Hidden strengths of US economy can puzzle even the economists
It was a week to confound the economists. As a group, they had predicted a major slowing in the rate of economic expansion during this, the second quarter of 1984.
Instead, the Commerce Department's flash estimate of the gross national product (GNP) came in at a strong 5.7 percent.
That number is substantially lower than the 9.7 percent growth rate (revised upward) of the first quarter. But it is considerably higher than the long-term capacity of the US economy to grow. Moreover, first-quarter numbers had included major inventory accumulation; the pace of final sales, which reflects consumer demand, actually picked up in the second quarter.
Even the cynics have to be asking, ''Does Reaganomics really work?'' The jury is still out looking for the definitive answer to that one. Old-line economists contend that the economy's strong growth rate during the first 18 months of this expansion is nothing more than what's to be expected given the massive fiscal stimulus provided it by the 1981 tax cuts, phased in over three years.
But some of these same economists seem to have been wrong in thinking the economy had already begun to slow down because of competing demands for credit.
True believers in supply-side economics, a major manifestation of which was the tax cuts directed at middle- and upper-income families, see their theories beginning to be verified. Faster-than-expected economic growth is even raising federal income tax revenues. The Reagan incentives for new investment have also helped spawn new business and have aided in the country's restructuring away from smokestack industries to an even greater emphasis on high-tech and service industries.
Yet, in looking at any period of history, the observer must try to factor in all the relevant elements and decide which are the most decisive. The markets continue to worry about the size of the federal budget deficits and the overhang of third-world debt. Financing deficits approaching $200 billion a year and the need to maintain the solvency of the domestic banking system whatever happens to repayments on foreign loans have given investors the jitters.

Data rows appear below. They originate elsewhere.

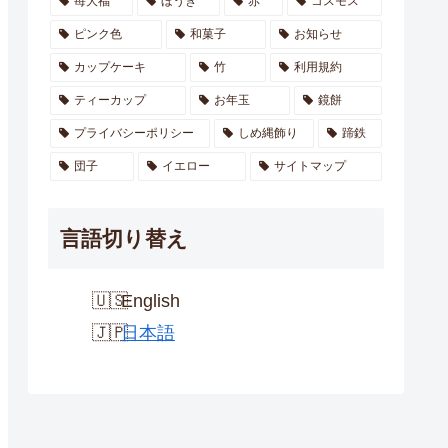
苺大福
ほうき
赤
コスモス
ピンク色
和菓子
お知らせ
カップケーキ
竹
利用規約
ティーカップ
お年玉
鏡餅
プライバシーポリシー
しめ縄飾り
蹄鉄
団子
イエロー
サイトマップ
言語切り替え
English
日本語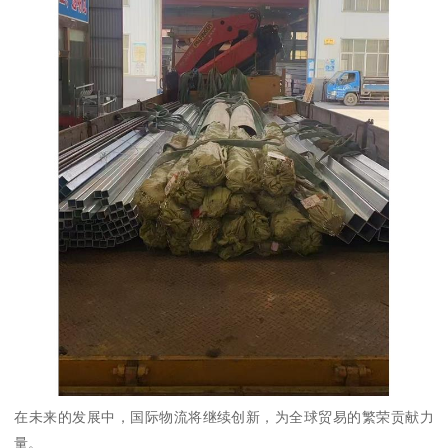
在未来的发展中，国际物流将继续创新，为全球贸易的繁荣贡献力
量。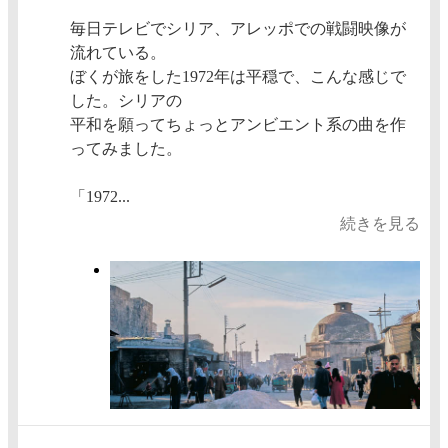
毎日テレビでシリア、アレッポでの戦闘映像が
流れている。
ぼくが旅をした1972年は平穏で、こんな感じで
した。シリアの
平和を願ってちょっとアンビエント系の曲を作
ってみました。
「1972...
続きを見る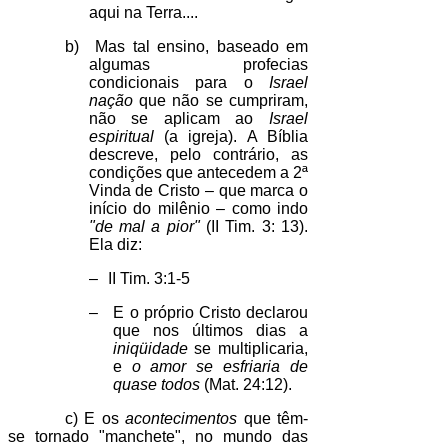
aqui na Terra....
b)
Mas tal ensino, baseado em
algumas profecias
condicionais para o
Israel
nação
que não se cumpriram,
não se aplicam ao
Israel
espiritual
(a igreja). A Bíblia
descreve, pelo contrário, as
condições que antecedem a 2ª
Vinda de Cristo – que marca o
início do milênio – como indo
"de mal a pior"
(II Tim. 3: 13).
Ela diz:
–
II Tim. 3:1-5
–
E o próprio Cristo declarou
que nos últimos dias a
iniqüidade
se multiplicaria,
e
o amor se esfriaria de
quase todos
(Mat. 24:12).
c) E os
acontecimentos
que têm-
se tornado "manchete", no mundo das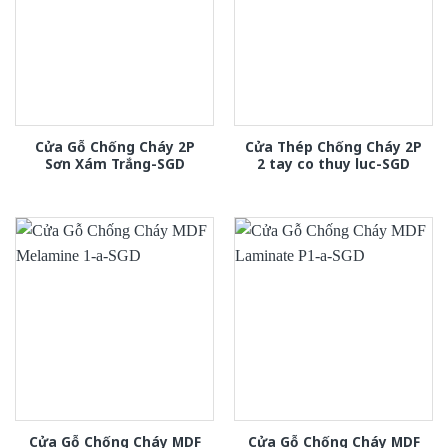
Cửa Gỗ Chống Cháy 2P
Cửa Thép Chống Cháy 2P
Sơn Xám Trắng-SGD
2 tay co thuy luc-SGD
Cửa Gỗ Chống Cháy MDF
Cửa Gỗ Chống Cháy MDF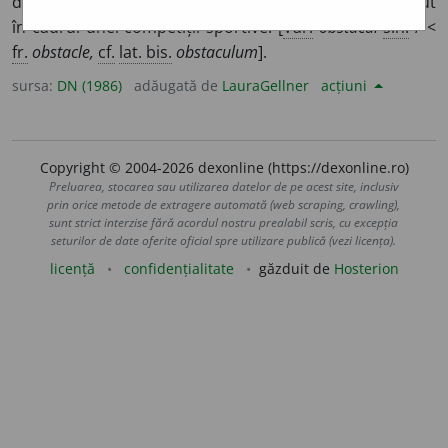
dificultate, piedică.
2.
Gard, șanț etc. care trebuie trecut
în cadrul unei competiții sportive. [
Var.
obstacul
s.n.
/ <
fr.
obstacle,
cf.
lat. bis.
obstaculum
].
sursa:
DN (1986)
adăugată de
LauraGellner
acțiuni
Copyright © 2004-2026 dexonline (https://dexonline.ro)
Preluarea, stocarea sau utilizarea datelor de pe acest site, inclusiv
prin orice metode de extragere automată (web scraping, crawling),
sunt strict interzise fără acordul nostru prealabil scris, cu excepția
seturilor de date oferite oficial spre utilizare publică (vezi licența).
licență
confidențialitate
găzduit de
Hosterion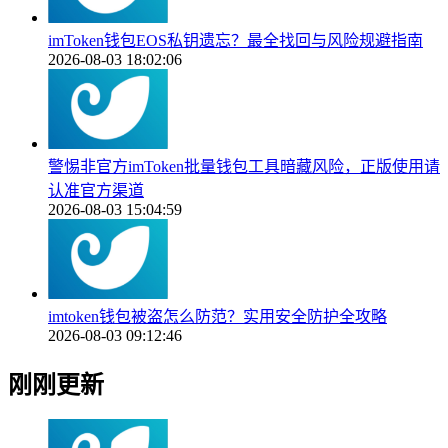
imToken钱包EOS私钥遗忘？最全找回与风险规避指南
2026-08-03 18:02:06
警惕非官方imToken批量钱包工具暗藏风险，正版使用请
认准官方渠道
2026-08-03 15:04:59
imtoken钱包被盗怎么防范？实用安全防护全攻略
2026-08-03 09:12:46
刚刚更新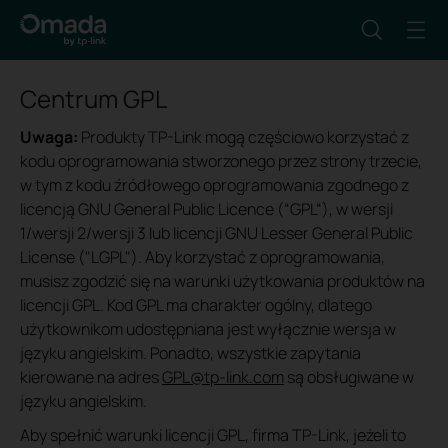
Centrum GPL
Uwaga:
Produkty TP-Link mogą częściowo korzystać z
kodu oprogramowania stworzonego przez strony trzecie,
w tym z kodu źródłowego oprogramowania zgodnego z
licencją GNU General Public Licence (“GPL“), w wersji
1/wersji 2/wersji 3 lub licencji GNU Lesser General Public
License ("LGPL"). Aby korzystać z oprogramowania,
musisz zgodzić się na warunki użytkowania produktów na
licencji GPL. Kod GPL ma charakter ogólny, dlatego
użytkownikom udostępniana jest wyłącznie wersja w
języku angielskim. Ponadto, wszystkie zapytania
kierowane na adres
GPL@tp-link.com
są obsługiwane w
języku angielskim.
Aby spełnić warunki licencji GPL, firma TP-Link, jeżeli to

They are one factor, besides the needs of the expanding economy itself, that have helped push interest rates higher this spring. Those higher rates do seem to be pulling back the throttle on the expansion.

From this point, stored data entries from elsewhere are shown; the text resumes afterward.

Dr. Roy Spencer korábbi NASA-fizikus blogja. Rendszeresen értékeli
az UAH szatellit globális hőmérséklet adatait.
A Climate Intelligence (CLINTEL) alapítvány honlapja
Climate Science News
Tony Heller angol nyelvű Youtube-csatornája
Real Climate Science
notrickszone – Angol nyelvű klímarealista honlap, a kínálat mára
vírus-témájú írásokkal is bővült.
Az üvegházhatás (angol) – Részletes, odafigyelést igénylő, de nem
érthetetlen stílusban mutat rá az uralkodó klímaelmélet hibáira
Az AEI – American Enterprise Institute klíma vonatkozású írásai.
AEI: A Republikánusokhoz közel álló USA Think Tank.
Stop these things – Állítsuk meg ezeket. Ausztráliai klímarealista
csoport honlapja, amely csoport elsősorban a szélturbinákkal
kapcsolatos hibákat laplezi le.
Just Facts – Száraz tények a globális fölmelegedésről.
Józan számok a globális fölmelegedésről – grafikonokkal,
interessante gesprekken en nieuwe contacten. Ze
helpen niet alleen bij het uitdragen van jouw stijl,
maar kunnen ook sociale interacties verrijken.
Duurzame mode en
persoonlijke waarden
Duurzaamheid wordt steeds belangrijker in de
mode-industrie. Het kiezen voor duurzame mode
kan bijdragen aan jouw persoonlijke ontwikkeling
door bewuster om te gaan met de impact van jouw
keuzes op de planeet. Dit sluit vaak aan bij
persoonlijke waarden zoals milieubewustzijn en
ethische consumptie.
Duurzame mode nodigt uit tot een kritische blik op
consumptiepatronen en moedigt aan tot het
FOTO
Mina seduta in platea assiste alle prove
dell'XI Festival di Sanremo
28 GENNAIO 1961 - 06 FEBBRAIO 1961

During May housing starts fell by 10.5 percent, and this decline was undoubtedly connected to rising mortgage rates. Personal income, also announced last week, grew by 0.6 percent in May, while personal consumption expenditures rose by 1.1 percent. This indicated a robust consumer, but one who was digging into his savings rate to maintain the rate of increase in spending.
Inflation, at 2.8 percent this quarter, continues to run at a lower rate than most economists had expected. (The 0.2 percent increase in the consumer price index in May is at about the same annual rate as the GNP deflator.) While that rate is likely to pick up as this business cycle matures, this administration deserves the credit for braking the inflationary psychology that had gripped the US during the 1970s. In the long term, this may be one of the most important accomplishments of the Reagan years.
A word about flash GNP estimates: They're based on the first six weeks of a quarter and can err substantially. This may be the case for the second quarter of '84. The economy undoubtedly came out of winter with a roar. The May statistics have indicated some slowing during that month (industrial production, for example, was up only 0.4 percent). If that trend continues in June, the second quarter would likely be marked down from last week's estimate.